The Swiss psychiatrist and psychoanalyst who founded analytical psychology, Carl Gustav Jung, wrote about the Bushmen of the Kalahari Desert and their interesting view on life. According to the Bushmen, all men are driven by hunger essentially, but there were two types of hunger. The first, which is the Little Hunger, is the one that wants food for the belly and drives us toward survival, and the second, the Great Hunger, is the hunger for meaning, which in their view is the greatest hunger of all.
While the former can be viewed as the pursuit of happiness, the latter brings far more comfort to the soul, something that is greater than happiness or unhappiness, because it is meaning and meaning transfigures all. Once what you are doing has meaning for you, it is irrelevant whether you’re happy or unhappy. You are content–you are not alone in your Spirit. You belong.
And this just might be the simplest explanation of why people throughout the ages, in order to find their meaning often considered searching for it in the form of some omniscient, omnipotent and omnipresent divine Supreme Being.
From the dawn of ages, men have created a God, or the other way around, and recordings of the existence of such divine objects of faith are found since the earliest drawings in the oldest of caves through to the newest books and movies of today. One of them is George R. R. Martin’s A Song of Ice and Fire, and in it, the author speaks of different people from different cultures who embrace different Gods, such as the Old Gods of the Forest, the Faith of the Seven, the Drowned God, The Many Faced God. Among them are people from a place named Essos who worship R’hllor, the fire god also known as the Lord of Light. With this group, Martin has created quite an original concept. Or is it?
People who worship this Supreme Being actually believe in the existence of two deities, in the words of the Red Priestess named Melisandre: “A god of light and love and joy, and a god of darkness, evil, and fear, eternally at war.” R’hllor, as the god of fire, provides light, heat, and life, and struggles against the darkness, cold, and death, represented by an opposing being, the Great Other.
And at first, when one is reading the books or watching the HBO epic, one would think that this is somewhat analogous to Christianity, Judaism, or Islam, only observed from a darker perspective. Yet Christianity, Judaism, and Islam actually took some influences from a more ancient belief, Zoroastrianism, one of the world’s oldest existing religions.
All these are monotheistic; belief that there is only one God, the all-powerful creator of the world. The legends of the followers of R’hllor are not so different, as can be seen in the illustration of the savior Azor Ahai, who it is said will return and drive back the darkness.
In the books and the show, Azor Ahai is a mythological figure from an ancient time, a demigod warrior so to speak, who triumphed over the Great Other in a great battle and in times of darkness and peril, while bearing a magic weapon called a Lightbringer, blessed by R’hllor the Lord of Light himself.
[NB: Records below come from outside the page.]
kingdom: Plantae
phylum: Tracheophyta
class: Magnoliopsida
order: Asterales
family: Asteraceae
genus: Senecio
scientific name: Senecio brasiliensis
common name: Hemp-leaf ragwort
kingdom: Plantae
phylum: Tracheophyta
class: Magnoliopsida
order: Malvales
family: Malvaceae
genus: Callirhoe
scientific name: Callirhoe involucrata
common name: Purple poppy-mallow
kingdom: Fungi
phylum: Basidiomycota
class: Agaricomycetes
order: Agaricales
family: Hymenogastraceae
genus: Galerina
And the prophecy speaks that he will rise once more during times when “the night is dark and full of terrors” once again.
Much has been discussed of the possible historical origin of the legend of Azor Ahai, but Martin himself once hinted that he developed the idea of this fire-worshiping faith from the Zoroastrianism, a pre-Islamic Persian religion that began thousands of years ago in what is Iran today. In the season 7 premiere of Game of Thrones, Sandor Clegane (Rory McCann), who is traveling with a group of followers of the Lord of Light, was urged to “look into the fire” by its priest, and so saw a prophecy possible becoming true, an apocalypse of an army of the dead–“thousands of them.”
In Zoroastrianism, God is presented as an omnipotent, supreme figure called Ahura Mazda (Ahura, the Lord Creator, and Mazda, Supremely Wise) who is believed to connect two spirits or two principles: the Spenta Mainyu, or the Good Spirit and Angra Mainyu, or the angry spirit. While the first represents an all-good “father” of Asha (truth, order, justice), the latter represents druj (falsehood and disorder).
According to Zoroastrianism, Ahura Mazda through the Spenta Mainyu is a life-giving creator who constantly opposes his evil Other, the spirit or principle born of Akəm Manah or “evil thinking”, an adversary that ultimately must be defeated. And the resulting conflict involves the entire universe, including humanity.
This thought of eternal struggle and combat with an evil Other is hardly new, however, according to Zarathustra, or Zoroaster, the ancient Iranian prophet whose teachings developed into Zoroastrianism, this battle is fought within each person. In his writings, Zoroaster sees the human condition as the mental struggle between asha (truth) and druj (lie), and while there is only one God, human beings are given a right of choice, to follow principles of one or the other, to embrace the spirit of Spenta Mainyu or his contesting force.
Because of free will, the choices people take as a consequence will determine either they are the helpers of Ahura Mazda or helpers of Angra Mainyu, within them as well as the world as a whole.
And when all of mankind chooses truth, order, and justice over falsehood and disorder, evil will finally be defeated and Paradise on earth will be realized. Thus clearly saying that every man could essentially be an Azor Ahai, if only one chooses to be.